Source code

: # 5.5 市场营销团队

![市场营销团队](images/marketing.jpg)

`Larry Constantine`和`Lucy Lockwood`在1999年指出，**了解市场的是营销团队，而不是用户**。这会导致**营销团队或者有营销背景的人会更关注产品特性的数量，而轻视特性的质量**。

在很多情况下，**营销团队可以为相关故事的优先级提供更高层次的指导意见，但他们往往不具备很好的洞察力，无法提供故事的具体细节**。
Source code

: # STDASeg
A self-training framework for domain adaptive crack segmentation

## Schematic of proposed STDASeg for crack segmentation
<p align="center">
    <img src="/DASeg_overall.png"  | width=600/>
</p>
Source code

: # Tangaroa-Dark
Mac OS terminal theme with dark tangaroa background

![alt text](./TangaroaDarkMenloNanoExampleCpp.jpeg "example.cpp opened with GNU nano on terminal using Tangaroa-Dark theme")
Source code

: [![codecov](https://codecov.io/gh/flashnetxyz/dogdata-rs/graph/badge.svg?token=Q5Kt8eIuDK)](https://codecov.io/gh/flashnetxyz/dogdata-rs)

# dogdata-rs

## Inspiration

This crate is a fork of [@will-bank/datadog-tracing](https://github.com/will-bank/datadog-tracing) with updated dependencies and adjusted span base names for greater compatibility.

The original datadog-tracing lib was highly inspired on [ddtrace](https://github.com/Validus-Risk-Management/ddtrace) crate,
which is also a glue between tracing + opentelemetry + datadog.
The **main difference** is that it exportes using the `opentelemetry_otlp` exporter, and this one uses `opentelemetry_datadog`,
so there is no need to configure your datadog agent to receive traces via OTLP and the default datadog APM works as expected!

• **What the task requires**: Write the material out exactly, with nothing left out.

• **Response area**:
Source code

: # 5.5 市场营销团队

![市场营销团队](images/marketing.jpg)

`Larry Constantine`和`Lucy Lockwood`在1999年指出，**了解市场的是营销团队，而不是用户**。这会导致**营销团队或者有营销背景的人会更关注产品特性的数量，而轻视特性的质量**。

在很多情况下，**营销团队可以为相关故事的优先级提供更高层次的指导意见，但他们往往不具备很好的洞察力，无法提供故事的具体细节**。
Source code

: # STDASeg
A self-training framework for domain adaptive crack segmentation

## Schematic of proposed STDASeg for crack segmentation
<p align="center">
    <img src="/DASeg_overall.png"  | width=600/>
</p>
Source code

: # Tangaroa-Dark
Mac OS terminal theme with dark tangaroa background

![alt text](./TangaroaDarkMenloNanoExampleCpp.jpeg "example.cpp opened with GNU nano on terminal using Tangaroa-Dark theme")
Source code

: [![codecov](https://codecov.io/gh/flashnetxyz/dogdata-rs/graph/badge.svg?token=Q5Kt8eIuDK)](https://codecov.io/gh/flashnetxyz/dogdata-rs)

# dogdata-rs

## Inspiration

This crate is a fork of [@will-bank/datadog-tracing](https://github.com/will-bank/datadog-tracing) with updated dependencies and adjusted span base names for greater compatibility.

The original datadog-tracing lib was highly inspired on [ddtrace](https://github.com/Validus-Risk-Management/ddtrace) crate,
which is also a glue between tracing + opentelemetry + datadog.
The **main difference** is that it exportes using the `opentelemetry_otlp` exporter, and this one uses `opentelemetry_datadog`,
so there is no need to configure your datadog agent to receive traces via OTLP and the default datadog APM works as expected!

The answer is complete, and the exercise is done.